Government systems or workers would check data provided by a U.S. citizen against a private CRA database, such as the one maintained by Equifax, or they would ask citizens questions about the data on their credit report. Equifax.
But the 2017 Equifax hack, in which hackers stole details of the identities of 145.5 million U.S. citizens, made that process inaccurate and unreliable, as hackers and other online groups could as well. be in possession of the same data, and not just the United States. citizen.
In 2017, the National Institute of Standards and Technology (NIST) responded to this hack by issuing guidance to government agencies, with recommendations on replacing CRA-based online identity verification with other solutions. such as sending an SMS to a user’s phone or the possibility of the user sending / uploading a scan of a physical ID to the government agency, as proof of ID.
Four of six U.S. government agencies still rely on credit rating agencies
Corn a report from the United States Government Accountability Office (GAO), a bipartisan government agency that provides audit, evaluation, and investigative services for Congress, found that only two of the six government agencies they tested had followed NIST guidelines.
The GAO found that the Centers for Medicare and Medicaid Services (CMS), Social Security Administration (SSA), US Postal Service (USPS), and Department of Veterans Affairs (VA) still relied on the old databases.

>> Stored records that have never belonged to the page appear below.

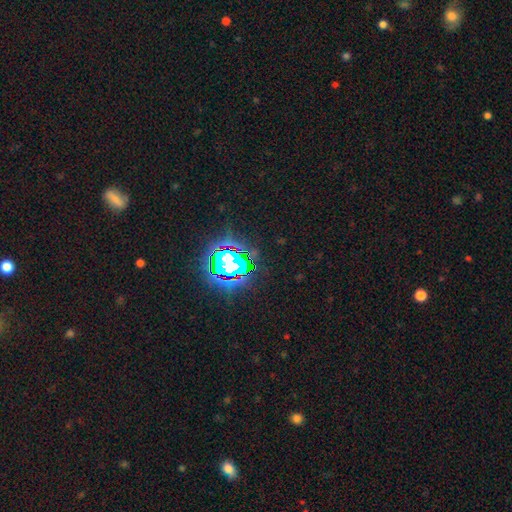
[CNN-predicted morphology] The model was most divided on "smooth or featured": star or artifact: 83%, smooth: 11%, featured or disk: 6%.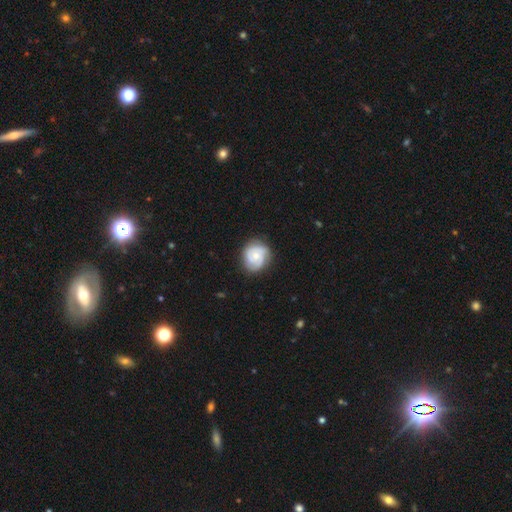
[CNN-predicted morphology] Q: Smooth or featured?
A: featured or disk (67%); runner-up: smooth (27%)
Q: Edge-on disk?
A: no (98%); runner-up: yes (2%)
Q: Bar?
A: no (74%); runner-up: weak (22%)
Q: Spiral arms?
A: yes (92%); runner-up: no (8%)
Q: Spiral winding?
A: tight (61%); runner-up: medium (31%)
Q: Spiral arm count?
A: 3 (35%); runner-up: 2 (34%)
Q: Bulge size?
A: moderate (48%); runner-up: small (47%)
Q: Merging?
A: none (79%); runner-up: minor disturbance (16%)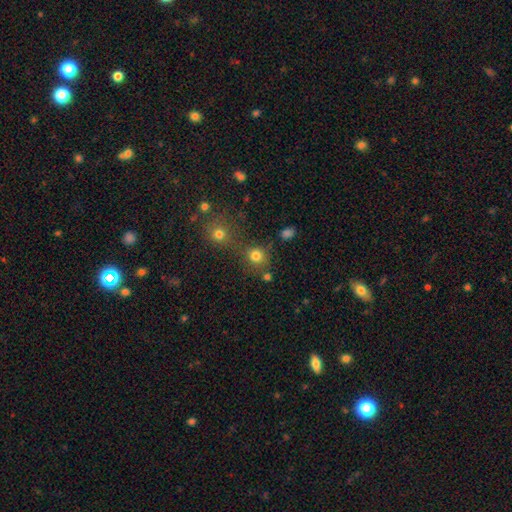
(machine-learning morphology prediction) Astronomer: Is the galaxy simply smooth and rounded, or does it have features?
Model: smooth — 78%.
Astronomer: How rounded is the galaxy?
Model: round — 88%.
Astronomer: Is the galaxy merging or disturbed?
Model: none — 65%.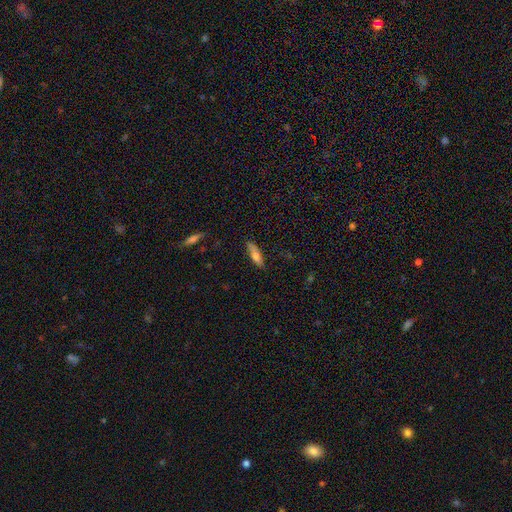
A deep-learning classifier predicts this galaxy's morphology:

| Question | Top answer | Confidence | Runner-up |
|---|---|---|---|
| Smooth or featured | smooth | 72% | featured or disk (21%) |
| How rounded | cigar-shaped | 63% | in between (35%) |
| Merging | none | 78% | minor disturbance (17%) |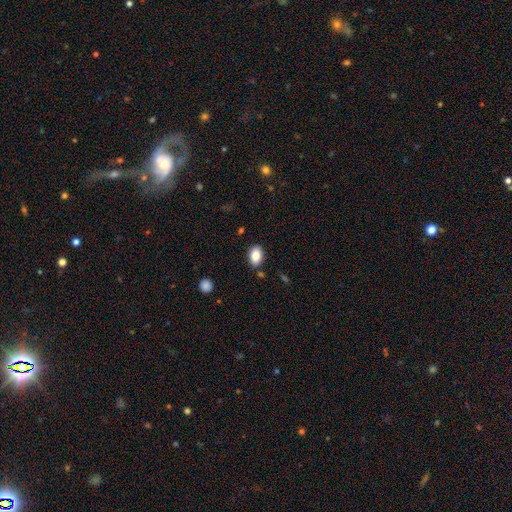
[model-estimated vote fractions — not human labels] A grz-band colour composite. It shows a smooth galaxy with no disk features (86%) that is in between round and cigar-shaped (86%). Merging: none (86%).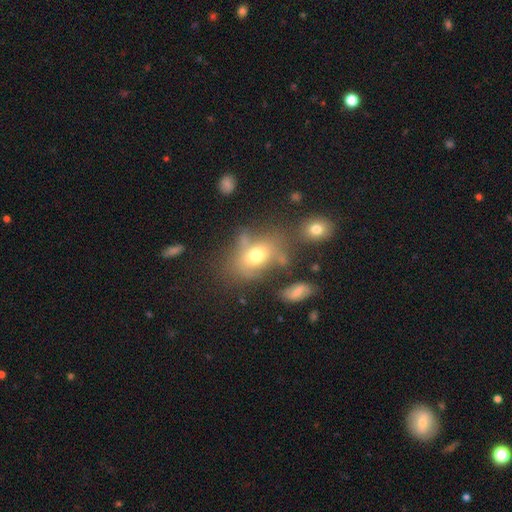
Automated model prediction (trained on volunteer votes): Q: Smooth or featured?
A: smooth (66%); runner-up: featured or disk (21%)
Q: How rounded?
A: in between (71%); runner-up: round (27%)
Q: Merging?
A: none (52%); runner-up: minor disturbance (20%)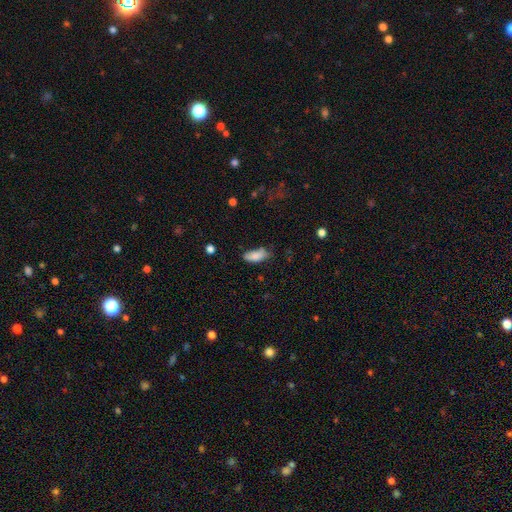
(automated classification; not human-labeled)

CRA for online identity. verification.
This means that any hacker calling or depositing benefits with these agencies – and in possession of data of the Equifax breach – could verify themselves as the U.S. citizen they were trying to impersonate.

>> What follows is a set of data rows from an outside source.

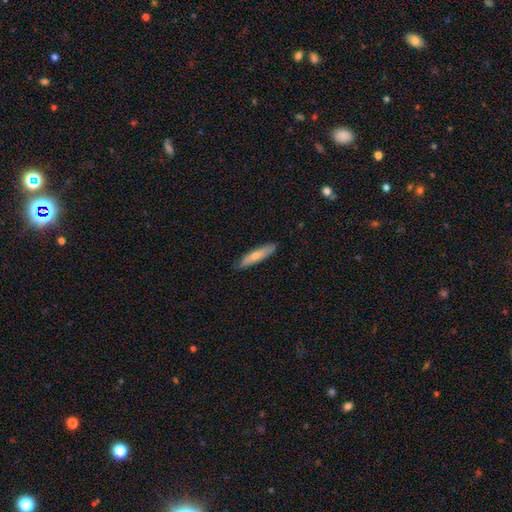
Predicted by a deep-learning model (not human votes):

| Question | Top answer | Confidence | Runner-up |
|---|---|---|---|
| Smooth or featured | smooth | 65% | featured or disk (29%) |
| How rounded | cigar-shaped | 83% | in between (15%) |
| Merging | none | 87% | minor disturbance (10%) |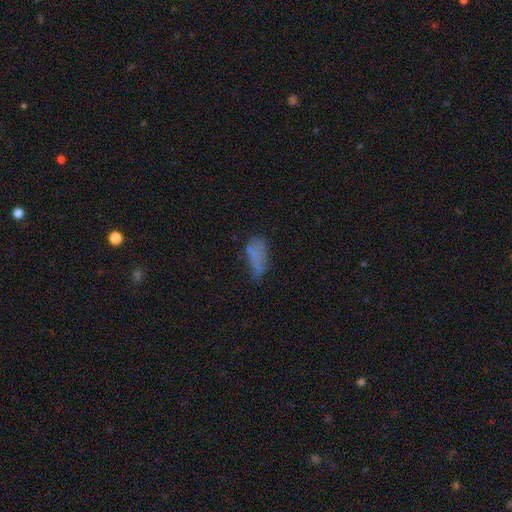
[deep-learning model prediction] Q: Smooth or featured?
A: smooth (58%); runner-up: featured or disk (27%)
Q: How rounded?
A: in between (78%); runner-up: cigar-shaped (18%)
Q: Merging?
A: none (41%); runner-up: minor disturbance (27%)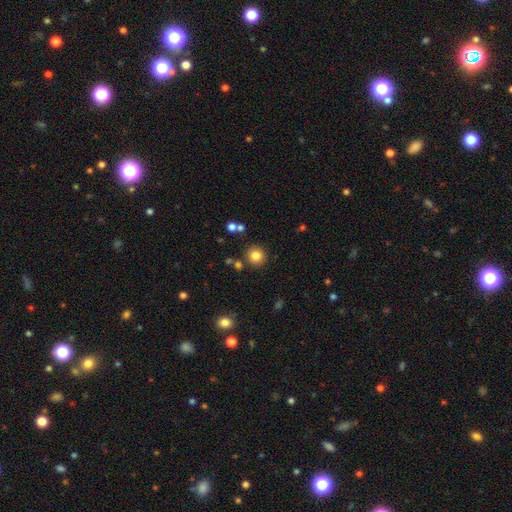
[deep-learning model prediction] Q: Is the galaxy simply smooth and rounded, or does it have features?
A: smooth — 82%.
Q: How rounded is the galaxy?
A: round — 94%.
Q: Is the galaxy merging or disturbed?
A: none — 85%.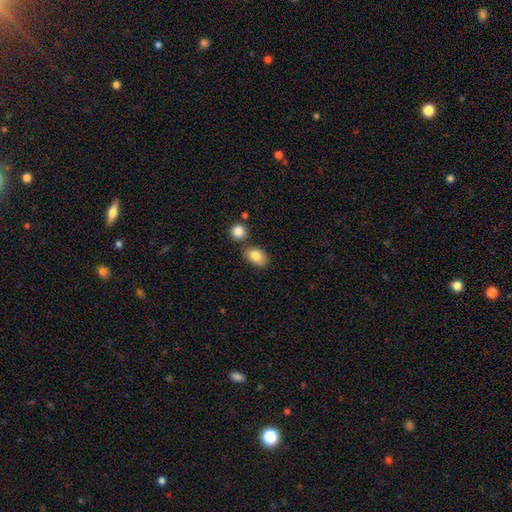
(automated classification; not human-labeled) This appears to be a smooth galaxy with no disk features (83%) that is in between round and cigar-shaped (81%). Merging: none (66%).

Agencies that were part of the GAO survey said one of the reasons they have not yet migrated to a new system, according to NIST guidelines, is due to “high costs and the challenges of setting up. implemented for certain segments of the public â, which agencies are concerned about preventing certain US citizens from being able to use their online portals.
At present, the GAO does not blame these agencies, nor does it see a way out of this impasse, in addition to NIST issuing new guidelines with better advice.

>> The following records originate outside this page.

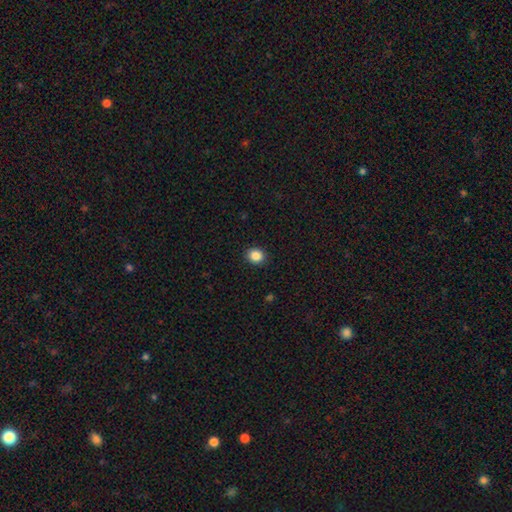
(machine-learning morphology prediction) A smooth galaxy with no disk features (87%) that is round (76%). Merging: none (92%).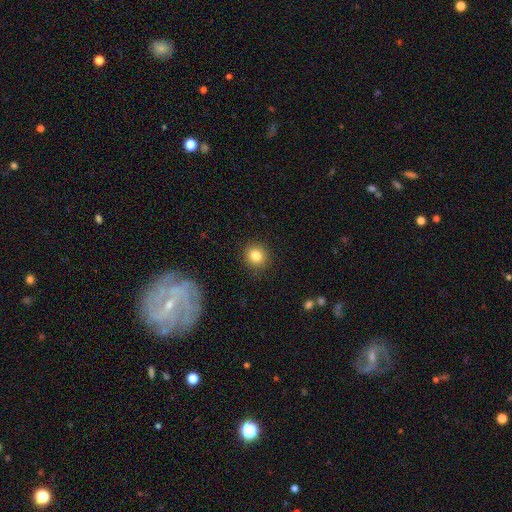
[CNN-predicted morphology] This is clearly a smooth galaxy (83%). How rounded: clearly round (88%). Merging: clearly none (90%).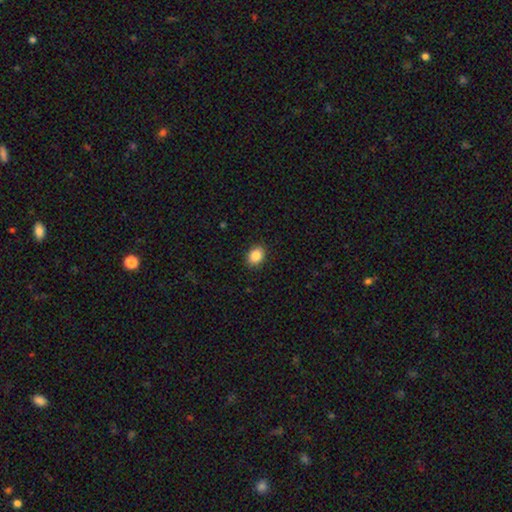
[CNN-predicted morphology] The model was most divided on "how rounded": in between: 64%, round: 35%, cigar-shaped: 1%. More confident: merging — none (90%); smooth or featured — smooth (87%).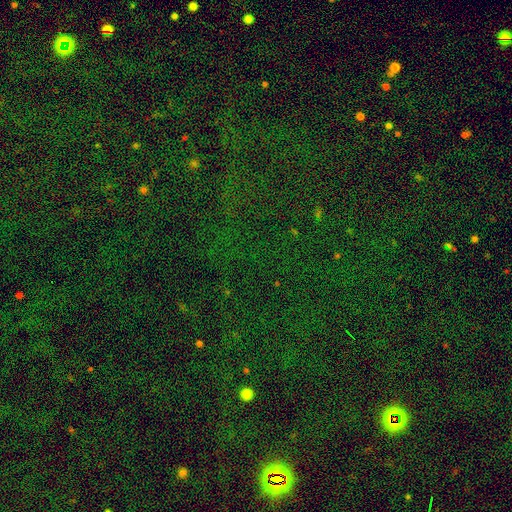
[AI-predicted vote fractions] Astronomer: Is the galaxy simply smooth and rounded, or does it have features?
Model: star or artifact — 79%.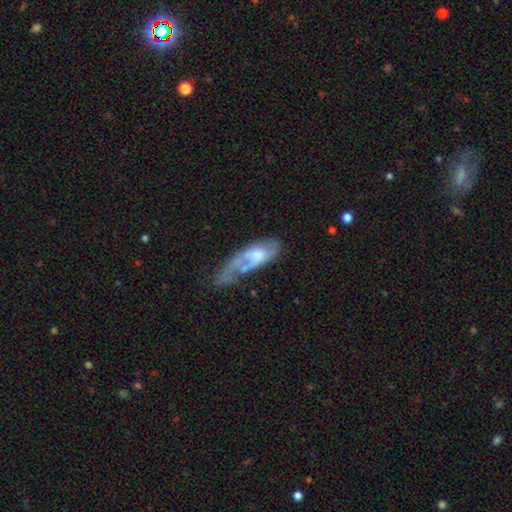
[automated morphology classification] This is possibly a featured or disk galaxy (56%). It is clearly not viewed edge-on (84%). Merging: marginally major disturbance (35%).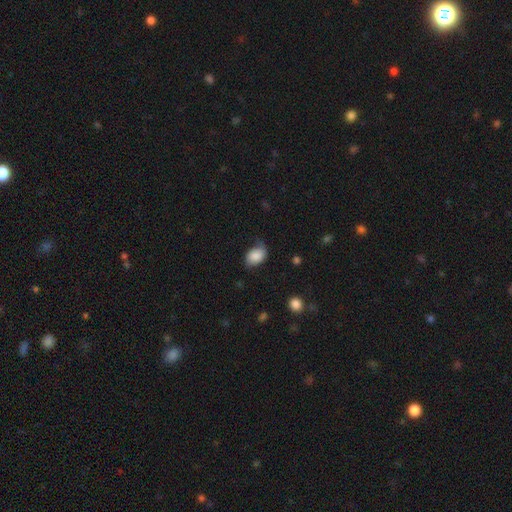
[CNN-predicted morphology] Smooth or featured? smooth (81%)
How rounded? in between (81%)
Merging? none (55%)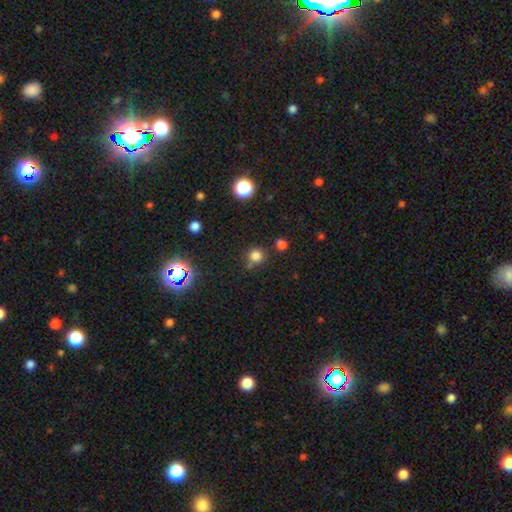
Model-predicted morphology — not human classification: The model was most divided on "merging": none: 71%, minor disturbance: 13%, merger: 11%, major disturbance: 4%. More confident: how rounded — round (90%); smooth or featured — smooth (76%).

“Until NIST provides further guidance to help agencies move away from knowledge-based verification methods and OMB [Office of Management and Budget] requires agencies to report on their progress, federal agencies will likely continue to struggle to strengthen their identity verification processes, âGAO officials said.
So far, there have been no cases of fraud related to the Equifax hack, and it remains unclear who stole the data from Equifax, and even where that data is located.
GAO report results:
– The General Services Administration (GSA) and Internal Revenue Service (IRS) have recently developed and started using alternative remote identity verification methods for their Login.gov and Get Transcript services that do not rely on verification knowledge-based.
– The Department of Veterans Affairs (VA) has implemented alternative methods for part of its identity verification process, but still relies on knowledge-based verification for some people.
– The Social Security Administration (SSA) and United States Postal Service (USPS) intend to reduce or eliminate their use of knowledge-based verification in the future, but do not yet have specific plans to do it.
The Centers for Medicare and Medicaid Services (CMS) do not intend to reduce or eliminate knowledge-based verification for remote identity verification.